In 2015, we carried out our first community survey, to learn more about you, our members and users, including why and how you were interacting with ORCID. Two years on, our 2017 community survey covered much of the same ground and added some new questions. And we also carried out our first consortia survey this year, to find out more about the needs and expectations of our consortium lead organizations. Today’s post focuses on what we learned from our community survey.

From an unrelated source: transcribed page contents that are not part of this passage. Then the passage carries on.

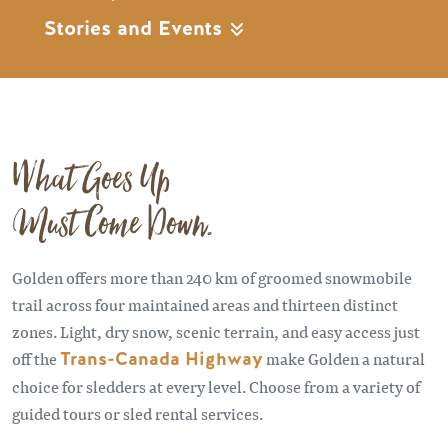
Stories and Events
What Goes Up
Must Come Down.
Golden offers more than 240 km of groomed snowmobile
trail across four maintained areas and thirteen distinct
zones. Light, dry snow, scenic terrain, and easy access just
off the
Trans-Canada Highway
make Golden a natural
choice for sledders at every level. Choose from a variety of
guided tours or sled rental services.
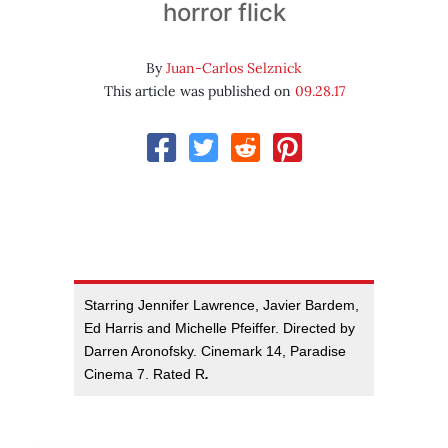
horror flick
By
Juan-Carlos Selznick
This article was published on
09.28.17
Starring Jennifer Lawrence, Javier Bardem,
Ed Harris and Michelle Pfeiffer. Directed by
Darren Aronofsky. Cinemark 14, Paradise
Cinema 7. Rated R
.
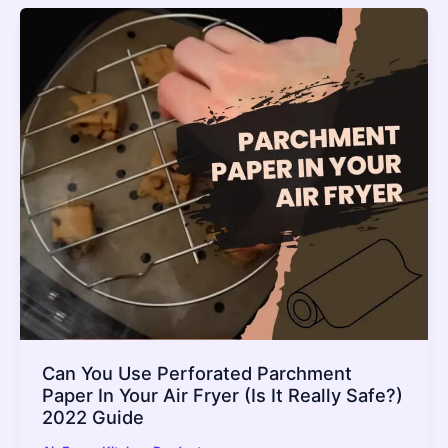
Can You Use Perforated Parchment
Paper In Your Air Fryer (Is It Really Safe?)
2022 Guide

The community survey ran from May 31 – July 14, 2017; 2,517 people responded, most via a link on the ORCID Registry home page. We received 1,776 completed surveys (70.5% of the total). Respondents were evenly distributed across the early, mid, and senior career stage with a similar disciplinary distribution to those of the 2015 survey. Compared to 2015, we received more responses from Central/South America, the Middle East, and in particular, Asia; and fewer from Canada/USA. This was due in part to promoting the survey more actively in Asia, particularly via social media in China. In addition, ORCID is now more established in Latin America and the Middle East than two years ago.
What did we learn?
- Discovery: Organizational membership, system integrations, and advocacy are the main drivers of ORCID awareness and adoption across all career levels, regions, and disciplines
- Awareness: Compared with 2015, there is increased awareness of key messages related to ORCID and ORCID iDs, especially among respondents who don’t have an iD (up to 50% higher in some cases)
- Reasons for registering: Over half (54.6%) of respondents did so because their publisher (544), funder (227), or institution (233) required an iD. Other key reasons were to link all their publications under a common identifier, and to make it easier for readers to find their work (ranked 3.5/4 and 3.46/4 respectively)

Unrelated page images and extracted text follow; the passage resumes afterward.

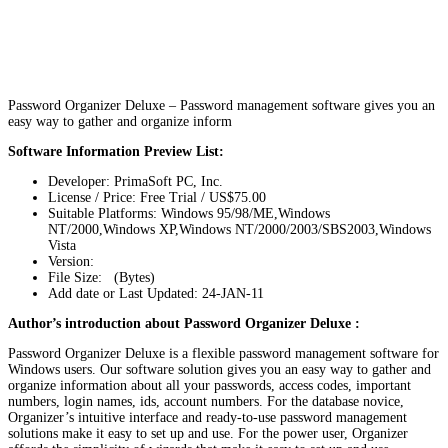
Password Organizer Deluxe – Password management software gives you an
easy way to gather and organize inform
Software Information Preview List:
Developer: PrimaSoft PC, Inc.
License / Price: Free Trial / US$75.00
Suitable Platforms: Windows 95/98/ME,Windows
NT/2000,Windows XP,Windows NT/2000/2003/SBS2003,Windows
Vista
Version:
File Size: (Bytes)
Add date or Last Updated: 24-JAN-11
Author’s introduction about Password Organizer Deluxe :
Password Organizer Deluxe is a flexible password management software for
Windows users. Our software solution gives you an easy way to gather and
organize information about all your passwords, access codes, important
numbers, login names, ids, account numbers. For the database novice,
Organizer’s intuitive interface and ready-to-use password management
solutions make it easy to set up and use. For the power user, Organizer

- ORCID usage: More respondents are adding data to their ORCID record across all categories than in 2015, with education (16.9% increase) and works (10.6%) showing most growth. Only 10.3% of respondents in 2017 indicated that they do not use their ORCID iD, compared with 25.6% in 2015. Use of ORCID in publications workflows remains the most common use case
- Updating ORCID records: 40% of respondents use Crossref and/or DataCite auto-update, and 66% of respondents have manually populated at least some items on their ORCID records
- ORCID mandates: 85.9% of respondents now agree or strongly agree that requiring the use of ORCID iDs is beneficial to the global research community, compared with 72.2% of 2015 respondents
- ORCID help: The ORCID website is the top source of help for nearly half of all respondents (47.3%), followed by the support team (30.5%).

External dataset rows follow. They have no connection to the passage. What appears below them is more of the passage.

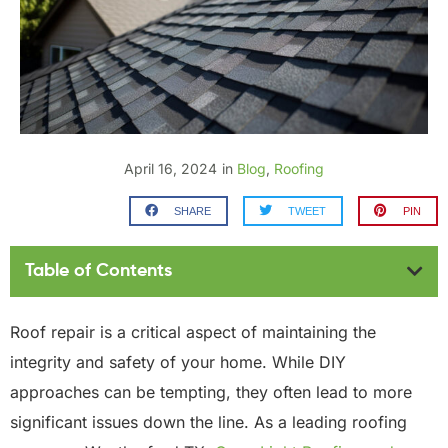
April 16, 2024
in
Blog
,
Roofing
SHARE
TWEET
PIN
Table of Contents
Roof repair is a critical aspect of maintaining the
integrity and safety of your home. While DIY
approaches can be tempting, they often lead to more
significant issues down the line. As a leading roofing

- Brand attributes: In 2017, 83.1% of respondents “strongly agreed” or “agreed” that ORCID is essential, compared with 48.8% in 2015. The top five attributes associated with ORCID are ‘open’, ‘global’, ‘efficient’, ‘easy to work with’, and ‘essential’ – similar to 2015, but with a notable increase for ‘efficient’ and ‘essential’
- Net Promoter Score: 35.3 (55.6% of all respondents were Promoters, 24.1% were Passive, and 20.3% Detractors, n= 1,563)
We are delighted that this survey shows continued – and increasing – goodwill toward ORCID. At the same time, there are some clear indications for improvement.
Awareness. Although community awareness of ORCID and key messages about the organization have increased since the 2015 survey was conducted, there is work to do in specific disciplines and regions. We are adjusting our activities to improve our engagement with these communities.
Messaging. Some respondents raised concerns in the free text responses about our purpose and functionality, often as a result of misunderstandings. We continue to work on clear and consistent messaging, including improved education and outreach resources for users.
User experience. Free text feedback from some respondents indicated that we need to make it easier for users to add information to their ORCID record. We have been working to streamline the user experience through user interface and integration certification efforts. In 2018, our development plan includes work to improve manual and automated record update processes.